International Criminal Court prosecutor Fatou Bensouda rebuked the U.N. Security Council on Friday for failing to push for the arrest of Sudanese President Omar Bashir for crimes committed in Darfur.
Presenting her 20th report to the council on Darfur, Bensouda warned that without action from the top U.N. body, the cases against Bashir and three other indicted suspects will remain deadlocked.
"What is needed is a dramatic shift in this council's approach to arresting Darfur suspects," Bensouda told the 15-member council.
Her comments came amid a Ugandan-led campaign for African countries to pull out of the ICC, following the collapse of the case against Kenyan President Uhuru Kenyatta.
Bashir, who has ruled Sudan for 25 years, became the first sitting head of state to be indicted by the ICC in 2009, but he has since continued to travel to countries that have been unwilling to arrest him.
Over the past months, he traveled to Qatar, Saudi Arabia, Egypt and Ethiopia, which were asked by the court to arrest the Sudanese leader.
Bensouda said "massive new displacements" have taken place this year in Darfur, where rebels have been fighting the Khartoum regime since 2003.

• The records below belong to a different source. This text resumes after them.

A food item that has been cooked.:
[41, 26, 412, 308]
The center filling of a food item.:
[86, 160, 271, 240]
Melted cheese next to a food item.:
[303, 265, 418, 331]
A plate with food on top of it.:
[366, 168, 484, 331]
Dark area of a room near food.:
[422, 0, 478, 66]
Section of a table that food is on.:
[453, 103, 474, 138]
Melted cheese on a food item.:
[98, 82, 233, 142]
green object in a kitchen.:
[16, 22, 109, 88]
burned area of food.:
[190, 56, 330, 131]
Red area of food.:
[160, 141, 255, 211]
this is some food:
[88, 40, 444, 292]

The council remains deeply divided over the Darfur crisis, with China a key ally of the Khartoum regime.
Bensouda warned that unless the council takes action, there will be "little or nothing to report to you for the foreseeable future."
The prosecutor also said allegations that Sudanese forces raped 200 women and girls in a Darfur village in late October "should shock this council into action" to demand a full investigation.
Sudan has refused to allow U.N. peacekeepers to fully investigate the allegations. A first visit by a U.N. team to the village of Tabit in November was conducted under heavy Sudanese military presence.
At least 300,000 people have been killed in Darfur and two million forced to flee their homes, according to the United Nations.
Ugandan President Yoweri Museveni on Friday called on African countries to withdraw from the ICC, saying the court had become a "tool to target" the continent.